▸ Document images with source code
☆ ☆ ☆ ☆

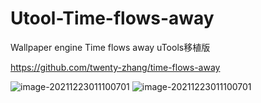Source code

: # Utool-Time-flows-away
Wallpaper engine Time flows away uTools移植版

https://github.com/twenty-zhang/time-flows-away

![image-20211223011100701](https://cdn.jsdelivr.net/gh/Dwsy/jsdelivr_cdn/blog/img/2021/image-20211223011003069.png)
![image-20211223011100701](https://cdn.jsdelivr.net/gh/Dwsy/jsdelivr_cdn/blog/img/2021/image-20211223011100701.png)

☆ ☆ ☆ ☆

▸ What the task asks
Set down the data above word for word, leaving every picture out.

▸ Result
Source code

: # Utool-Time-flows-away
Wallpaper engine Time flows away uTools移植版

https://github.com/twenty-zhang/time-flows-away

![image-20211223011100701](https://cdn.jsdelivr.net/gh/Dwsy/jsdelivr_cdn/blog/img/2021/image-20211223011003069.png)
![image-20211223011100701](https://cdn.jsdelivr.net/gh/Dwsy/jsdelivr_cdn/blog/img/2021/image-20211223011100701.png)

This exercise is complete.